======== INPUT DATA ========

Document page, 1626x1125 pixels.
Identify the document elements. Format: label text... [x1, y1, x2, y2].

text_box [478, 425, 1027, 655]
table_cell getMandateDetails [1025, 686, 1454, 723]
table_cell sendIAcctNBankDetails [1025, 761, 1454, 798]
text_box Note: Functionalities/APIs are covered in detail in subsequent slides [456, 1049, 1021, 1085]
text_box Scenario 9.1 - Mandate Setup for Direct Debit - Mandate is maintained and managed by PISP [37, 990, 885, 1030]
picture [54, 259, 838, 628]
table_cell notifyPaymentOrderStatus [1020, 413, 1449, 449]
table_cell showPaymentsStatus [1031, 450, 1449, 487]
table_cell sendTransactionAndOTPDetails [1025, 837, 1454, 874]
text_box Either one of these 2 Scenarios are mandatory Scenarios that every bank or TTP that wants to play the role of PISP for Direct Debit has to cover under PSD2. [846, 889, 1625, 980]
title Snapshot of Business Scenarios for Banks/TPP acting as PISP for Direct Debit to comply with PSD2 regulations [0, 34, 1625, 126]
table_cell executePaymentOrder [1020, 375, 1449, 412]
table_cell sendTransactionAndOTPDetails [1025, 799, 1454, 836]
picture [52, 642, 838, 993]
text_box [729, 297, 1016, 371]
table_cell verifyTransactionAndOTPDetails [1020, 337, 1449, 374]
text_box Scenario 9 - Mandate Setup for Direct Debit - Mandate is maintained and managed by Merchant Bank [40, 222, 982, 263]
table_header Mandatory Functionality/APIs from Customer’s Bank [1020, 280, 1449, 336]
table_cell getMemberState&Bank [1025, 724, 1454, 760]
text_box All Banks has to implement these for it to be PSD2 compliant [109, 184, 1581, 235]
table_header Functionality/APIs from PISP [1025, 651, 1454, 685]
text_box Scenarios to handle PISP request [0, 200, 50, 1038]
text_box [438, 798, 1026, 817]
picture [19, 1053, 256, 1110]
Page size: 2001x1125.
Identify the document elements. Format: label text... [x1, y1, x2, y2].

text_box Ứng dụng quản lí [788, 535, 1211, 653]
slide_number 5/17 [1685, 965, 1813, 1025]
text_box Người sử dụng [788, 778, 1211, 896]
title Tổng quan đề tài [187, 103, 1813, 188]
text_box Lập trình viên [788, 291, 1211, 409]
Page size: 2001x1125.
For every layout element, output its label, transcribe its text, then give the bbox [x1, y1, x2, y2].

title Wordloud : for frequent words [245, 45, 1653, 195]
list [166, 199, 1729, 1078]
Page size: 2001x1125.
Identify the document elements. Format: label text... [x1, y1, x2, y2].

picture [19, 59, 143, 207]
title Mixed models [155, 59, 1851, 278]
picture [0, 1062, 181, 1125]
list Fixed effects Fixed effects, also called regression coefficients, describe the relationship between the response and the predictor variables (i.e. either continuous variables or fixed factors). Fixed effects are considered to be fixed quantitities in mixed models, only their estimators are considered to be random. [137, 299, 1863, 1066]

========

- **TASK ITEM**
Copy the entries above exactly, so that each line matches the original.

- **EXPECTED ANSWER**
Document page, 1626x1125 pixels.
Identify the document elements. Format: label text... [x1, y1, x2, y2].

text_box [478, 425, 1027, 655]
table_cell getMandateDetails [1025, 686, 1454, 723]
table_cell sendIAcctNBankDetails [1025, 761, 1454, 798]
text_box Note: Functionalities/APIs are covered in detail in subsequent slides [456, 1049, 1021, 1085]
text_box Scenario 9.1 - Mandate Setup for Direct Debit - Mandate is maintained and managed by PISP [37, 990, 885, 1030]
picture [54, 259, 838, 628]
table_cell notifyPaymentOrderStatus [1020, 413, 1449, 449]
table_cell showPaymentsStatus [1031, 450, 1449, 487]
table_cell sendTransactionAndOTPDetails [1025, 837, 1454, 874]
text_box Either one of these 2 Scenarios are mandatory Scenarios that every bank or TTP that wants to play the role of PISP for Direct Debit has to cover under PSD2. [846, 889, 1625, 980]
title Snapshot of Business Scenarios for Banks/TPP acting as PISP for Direct Debit to comply with PSD2 regulations [0, 34, 1625, 126]
table_cell executePaymentOrder [1020, 375, 1449, 412]
table_cell sendTransactionAndOTPDetails [1025, 799, 1454, 836]
picture [52, 642, 838, 993]
text_box [729, 297, 1016, 371]
table_cell verifyTransactionAndOTPDetails [1020, 337, 1449, 374]
text_box Scenario 9 - Mandate Setup for Direct Debit - Mandate is maintained and managed by Merchant Bank [40, 222, 982, 263]
table_header Mandatory Functionality/APIs from Customer’s Bank [1020, 280, 1449, 336]
table_cell getMemberState&Bank [1025, 724, 1454, 760]
text_box All Banks has to implement these for it to be PSD2 compliant [109, 184, 1581, 235]
table_header Functionality/APIs from PISP [1025, 651, 1454, 685]
text_box Scenarios to handle PISP request [0, 200, 50, 1038]
text_box [438, 798, 1026, 817]
picture [19, 1053, 256, 1110]
Page size: 2001x1125.
Identify the document elements. Format: label text... [x1, y1, x2, y2].

text_box Ứng dụng quản lí [788, 535, 1211, 653]
slide_number 5/17 [1685, 965, 1813, 1025]
text_box Người sử dụng [788, 778, 1211, 896]
title Tổng quan đề tài [187, 103, 1813, 188]
text_box Lập trình viên [788, 291, 1211, 409]
Page size: 2001x1125.
For every layout element, output its label, transcribe its text, then give the bbox [x1, y1, x2, y2].

title Wordloud : for frequent words [245, 45, 1653, 195]
list [166, 199, 1729, 1078]
Page size: 2001x1125.
Identify the document elements. Format: label text... [x1, y1, x2, y2].

picture [19, 59, 143, 207]
title Mixed models [155, 59, 1851, 278]
picture [0, 1062, 181, 1125]
list Fixed effects Fixed effects, also called regression coefficients, describe the relationship between the response and the predictor variables (i.e. either continuous variables or fixed factors). Fixed effects are considered to be fixed quantitities in mixed models, only their estimators are considered to be random. [137, 299, 1863, 1066]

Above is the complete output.